* BEGIN Given records *

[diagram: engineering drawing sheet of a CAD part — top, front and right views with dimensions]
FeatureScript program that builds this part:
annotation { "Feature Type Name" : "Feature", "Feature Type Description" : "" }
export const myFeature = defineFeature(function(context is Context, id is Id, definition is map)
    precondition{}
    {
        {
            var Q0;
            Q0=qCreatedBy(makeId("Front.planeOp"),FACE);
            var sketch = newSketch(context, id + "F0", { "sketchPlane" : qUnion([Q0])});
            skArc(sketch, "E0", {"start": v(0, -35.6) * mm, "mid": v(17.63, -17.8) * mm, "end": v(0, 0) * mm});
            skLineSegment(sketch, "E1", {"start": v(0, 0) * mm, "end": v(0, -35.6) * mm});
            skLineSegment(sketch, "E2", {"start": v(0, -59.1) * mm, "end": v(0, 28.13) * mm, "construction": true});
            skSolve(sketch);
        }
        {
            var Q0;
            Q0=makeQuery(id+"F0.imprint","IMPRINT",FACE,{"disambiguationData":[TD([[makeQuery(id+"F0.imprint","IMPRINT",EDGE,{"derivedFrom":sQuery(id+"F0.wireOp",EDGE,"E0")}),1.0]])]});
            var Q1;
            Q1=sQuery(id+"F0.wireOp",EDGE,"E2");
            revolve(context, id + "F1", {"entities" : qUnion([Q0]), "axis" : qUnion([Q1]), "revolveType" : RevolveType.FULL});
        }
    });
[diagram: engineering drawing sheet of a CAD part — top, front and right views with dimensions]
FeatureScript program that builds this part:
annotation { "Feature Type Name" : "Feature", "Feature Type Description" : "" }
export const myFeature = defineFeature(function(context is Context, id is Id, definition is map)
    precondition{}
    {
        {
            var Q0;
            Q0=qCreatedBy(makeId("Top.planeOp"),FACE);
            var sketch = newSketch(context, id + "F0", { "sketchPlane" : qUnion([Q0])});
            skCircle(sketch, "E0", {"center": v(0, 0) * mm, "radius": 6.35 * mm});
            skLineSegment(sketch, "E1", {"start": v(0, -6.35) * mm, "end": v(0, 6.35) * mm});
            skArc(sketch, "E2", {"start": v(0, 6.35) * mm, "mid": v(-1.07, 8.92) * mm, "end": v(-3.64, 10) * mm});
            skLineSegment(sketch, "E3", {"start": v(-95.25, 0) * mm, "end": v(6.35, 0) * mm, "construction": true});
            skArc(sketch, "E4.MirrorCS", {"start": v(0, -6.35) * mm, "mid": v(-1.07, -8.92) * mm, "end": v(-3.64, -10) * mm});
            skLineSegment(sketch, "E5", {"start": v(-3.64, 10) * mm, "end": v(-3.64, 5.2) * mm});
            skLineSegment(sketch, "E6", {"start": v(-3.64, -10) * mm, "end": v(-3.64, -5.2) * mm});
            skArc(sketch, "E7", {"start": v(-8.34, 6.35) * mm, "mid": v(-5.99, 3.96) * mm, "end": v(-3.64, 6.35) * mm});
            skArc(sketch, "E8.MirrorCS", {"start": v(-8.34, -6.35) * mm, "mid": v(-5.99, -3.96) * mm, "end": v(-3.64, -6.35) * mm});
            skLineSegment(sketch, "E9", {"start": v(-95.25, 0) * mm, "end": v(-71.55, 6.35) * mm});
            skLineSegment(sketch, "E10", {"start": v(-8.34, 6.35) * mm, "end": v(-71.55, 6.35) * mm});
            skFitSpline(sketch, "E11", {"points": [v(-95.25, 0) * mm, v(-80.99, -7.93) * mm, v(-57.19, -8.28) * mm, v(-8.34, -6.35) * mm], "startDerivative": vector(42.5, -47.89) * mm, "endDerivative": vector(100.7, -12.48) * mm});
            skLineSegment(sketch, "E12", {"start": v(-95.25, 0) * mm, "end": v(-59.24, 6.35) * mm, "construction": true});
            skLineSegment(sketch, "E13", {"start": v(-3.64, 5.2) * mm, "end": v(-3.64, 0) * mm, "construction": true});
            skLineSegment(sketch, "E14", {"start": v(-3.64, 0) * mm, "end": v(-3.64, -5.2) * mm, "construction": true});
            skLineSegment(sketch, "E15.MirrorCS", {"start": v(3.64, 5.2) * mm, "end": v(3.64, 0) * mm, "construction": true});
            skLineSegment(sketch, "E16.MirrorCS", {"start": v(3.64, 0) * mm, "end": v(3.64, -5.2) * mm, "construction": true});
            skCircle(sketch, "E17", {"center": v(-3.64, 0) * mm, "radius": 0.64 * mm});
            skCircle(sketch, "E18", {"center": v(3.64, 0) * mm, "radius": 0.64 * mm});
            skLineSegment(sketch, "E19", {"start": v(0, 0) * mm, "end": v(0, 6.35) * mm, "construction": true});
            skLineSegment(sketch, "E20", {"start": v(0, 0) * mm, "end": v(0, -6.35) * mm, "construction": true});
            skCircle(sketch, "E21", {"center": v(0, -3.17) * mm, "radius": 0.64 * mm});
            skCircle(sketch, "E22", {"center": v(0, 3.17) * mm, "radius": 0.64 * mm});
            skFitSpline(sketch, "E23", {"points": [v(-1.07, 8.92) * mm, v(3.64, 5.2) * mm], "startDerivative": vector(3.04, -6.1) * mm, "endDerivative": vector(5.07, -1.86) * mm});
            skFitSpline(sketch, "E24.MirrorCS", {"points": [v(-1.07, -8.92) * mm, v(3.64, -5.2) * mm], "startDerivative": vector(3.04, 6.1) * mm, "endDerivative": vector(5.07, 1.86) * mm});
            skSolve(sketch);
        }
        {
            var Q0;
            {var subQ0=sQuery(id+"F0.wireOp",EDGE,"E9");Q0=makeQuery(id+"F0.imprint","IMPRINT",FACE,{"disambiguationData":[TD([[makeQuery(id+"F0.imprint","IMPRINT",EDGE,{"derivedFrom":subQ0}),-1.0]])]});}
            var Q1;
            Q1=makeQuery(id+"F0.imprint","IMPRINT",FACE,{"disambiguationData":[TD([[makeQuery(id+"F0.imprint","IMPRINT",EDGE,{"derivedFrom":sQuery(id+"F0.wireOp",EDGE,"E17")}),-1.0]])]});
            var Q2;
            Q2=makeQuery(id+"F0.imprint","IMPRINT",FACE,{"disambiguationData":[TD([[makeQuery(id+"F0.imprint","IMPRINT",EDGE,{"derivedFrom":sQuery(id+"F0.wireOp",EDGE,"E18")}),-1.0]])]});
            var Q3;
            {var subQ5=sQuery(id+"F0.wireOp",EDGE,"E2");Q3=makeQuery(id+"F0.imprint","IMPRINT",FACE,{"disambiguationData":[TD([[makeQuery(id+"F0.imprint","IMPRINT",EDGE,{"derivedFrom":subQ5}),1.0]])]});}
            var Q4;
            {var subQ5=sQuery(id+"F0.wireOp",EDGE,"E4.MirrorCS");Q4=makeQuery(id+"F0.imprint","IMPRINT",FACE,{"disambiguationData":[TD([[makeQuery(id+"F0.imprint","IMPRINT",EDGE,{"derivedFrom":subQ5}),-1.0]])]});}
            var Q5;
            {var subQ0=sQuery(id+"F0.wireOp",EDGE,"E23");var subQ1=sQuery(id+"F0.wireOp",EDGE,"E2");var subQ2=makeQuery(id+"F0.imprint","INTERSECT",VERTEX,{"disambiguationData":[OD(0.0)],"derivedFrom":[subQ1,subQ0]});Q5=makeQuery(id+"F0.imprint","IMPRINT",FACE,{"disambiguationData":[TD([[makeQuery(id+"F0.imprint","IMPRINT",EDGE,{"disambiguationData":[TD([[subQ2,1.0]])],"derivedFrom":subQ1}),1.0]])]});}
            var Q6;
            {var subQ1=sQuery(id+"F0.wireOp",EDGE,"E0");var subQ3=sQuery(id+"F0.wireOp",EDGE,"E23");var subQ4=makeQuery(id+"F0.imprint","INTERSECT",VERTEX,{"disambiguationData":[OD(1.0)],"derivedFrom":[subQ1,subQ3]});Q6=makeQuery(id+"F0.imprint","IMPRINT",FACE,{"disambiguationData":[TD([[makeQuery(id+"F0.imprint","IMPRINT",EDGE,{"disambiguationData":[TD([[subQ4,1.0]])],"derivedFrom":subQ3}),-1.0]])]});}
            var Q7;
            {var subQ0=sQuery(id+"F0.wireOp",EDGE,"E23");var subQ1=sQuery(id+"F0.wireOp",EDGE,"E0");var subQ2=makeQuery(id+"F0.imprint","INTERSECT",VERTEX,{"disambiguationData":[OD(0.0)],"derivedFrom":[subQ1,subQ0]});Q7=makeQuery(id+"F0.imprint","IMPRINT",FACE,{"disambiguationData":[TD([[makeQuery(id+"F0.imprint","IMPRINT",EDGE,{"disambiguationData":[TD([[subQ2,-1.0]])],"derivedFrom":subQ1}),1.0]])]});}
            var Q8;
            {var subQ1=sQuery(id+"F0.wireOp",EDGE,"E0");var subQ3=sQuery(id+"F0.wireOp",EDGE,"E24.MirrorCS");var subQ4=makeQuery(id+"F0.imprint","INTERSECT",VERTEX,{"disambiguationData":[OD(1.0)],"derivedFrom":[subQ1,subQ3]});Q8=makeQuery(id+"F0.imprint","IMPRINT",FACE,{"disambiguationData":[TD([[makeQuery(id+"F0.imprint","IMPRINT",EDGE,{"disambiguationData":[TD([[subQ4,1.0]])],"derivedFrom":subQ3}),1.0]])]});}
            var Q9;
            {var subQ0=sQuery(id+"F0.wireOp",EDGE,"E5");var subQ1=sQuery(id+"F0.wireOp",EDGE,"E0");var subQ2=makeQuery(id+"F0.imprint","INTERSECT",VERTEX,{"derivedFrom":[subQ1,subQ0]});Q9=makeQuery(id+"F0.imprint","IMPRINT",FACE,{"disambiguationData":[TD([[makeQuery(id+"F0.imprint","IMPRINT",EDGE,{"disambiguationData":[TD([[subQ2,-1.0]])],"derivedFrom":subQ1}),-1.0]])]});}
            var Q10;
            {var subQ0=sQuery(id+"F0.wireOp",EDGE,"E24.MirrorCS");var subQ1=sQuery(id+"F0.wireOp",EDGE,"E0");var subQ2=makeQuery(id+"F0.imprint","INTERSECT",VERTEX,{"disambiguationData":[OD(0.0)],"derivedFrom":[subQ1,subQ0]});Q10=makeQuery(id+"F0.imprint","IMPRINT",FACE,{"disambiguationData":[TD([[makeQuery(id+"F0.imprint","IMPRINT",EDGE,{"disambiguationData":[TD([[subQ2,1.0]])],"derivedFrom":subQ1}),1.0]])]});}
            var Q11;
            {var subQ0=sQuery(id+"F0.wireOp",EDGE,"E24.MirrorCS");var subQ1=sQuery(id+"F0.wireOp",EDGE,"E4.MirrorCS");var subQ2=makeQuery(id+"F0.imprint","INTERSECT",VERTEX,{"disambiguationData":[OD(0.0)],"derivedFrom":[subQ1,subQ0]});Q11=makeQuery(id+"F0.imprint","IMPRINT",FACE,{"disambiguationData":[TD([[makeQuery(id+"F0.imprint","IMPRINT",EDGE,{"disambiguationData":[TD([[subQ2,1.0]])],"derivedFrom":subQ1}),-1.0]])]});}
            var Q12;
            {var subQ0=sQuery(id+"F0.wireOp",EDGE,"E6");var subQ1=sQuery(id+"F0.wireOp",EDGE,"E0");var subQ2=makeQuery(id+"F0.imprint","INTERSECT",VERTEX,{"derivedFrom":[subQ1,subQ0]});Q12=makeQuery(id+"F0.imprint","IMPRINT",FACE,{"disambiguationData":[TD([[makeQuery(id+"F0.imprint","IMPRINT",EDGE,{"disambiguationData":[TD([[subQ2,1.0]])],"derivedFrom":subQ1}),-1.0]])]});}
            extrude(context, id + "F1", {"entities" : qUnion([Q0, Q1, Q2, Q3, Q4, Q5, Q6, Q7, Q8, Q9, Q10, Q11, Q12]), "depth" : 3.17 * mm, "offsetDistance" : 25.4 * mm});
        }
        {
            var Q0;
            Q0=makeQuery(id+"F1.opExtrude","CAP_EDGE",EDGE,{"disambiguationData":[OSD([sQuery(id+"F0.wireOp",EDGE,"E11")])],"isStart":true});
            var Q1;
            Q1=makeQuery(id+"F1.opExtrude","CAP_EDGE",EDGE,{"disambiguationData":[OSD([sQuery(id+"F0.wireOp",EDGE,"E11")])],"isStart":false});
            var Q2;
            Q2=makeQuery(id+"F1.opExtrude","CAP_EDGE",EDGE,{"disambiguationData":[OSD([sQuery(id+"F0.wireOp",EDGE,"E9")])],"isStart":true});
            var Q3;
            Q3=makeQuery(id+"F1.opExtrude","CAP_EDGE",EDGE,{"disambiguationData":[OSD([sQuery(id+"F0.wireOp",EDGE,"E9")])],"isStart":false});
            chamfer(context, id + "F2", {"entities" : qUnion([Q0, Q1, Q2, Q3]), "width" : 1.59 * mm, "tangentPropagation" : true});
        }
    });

* END Given records *

Written exercise:
Extract each line from the rows above that contains the string "endDerivative", treating uppercase and lowercase letters as distinct.

Complete response:
            skFitSpline(sketch, "E11", {"points": [v(-95.25, 0) * mm, v(-80.99, -7.93) * mm, v(-57.19, -8.28) * mm, v(-8.34, -6.35) * mm], "startDerivative": vector(42.5, -47.89) * mm, "endDerivative": vector(100.7, -12.48) * mm});
            skFitSpline(sketch, "E23", {"points": [v(-1.07, 8.92) * mm, v(3.64, 5.2) * mm], "startDerivative": vector(3.04, -6.1) * mm, "endDerivative": vector(5.07, -1.86) * mm});
            skFitSpline(sketch, "E24.MirrorCS", {"points": [v(-1.07, -8.92) * mm, v(3.64, -5.2) * mm], "startDerivative": vector(3.04, 6.1) * mm, "endDerivative": vector(5.07, 1.86) * mm});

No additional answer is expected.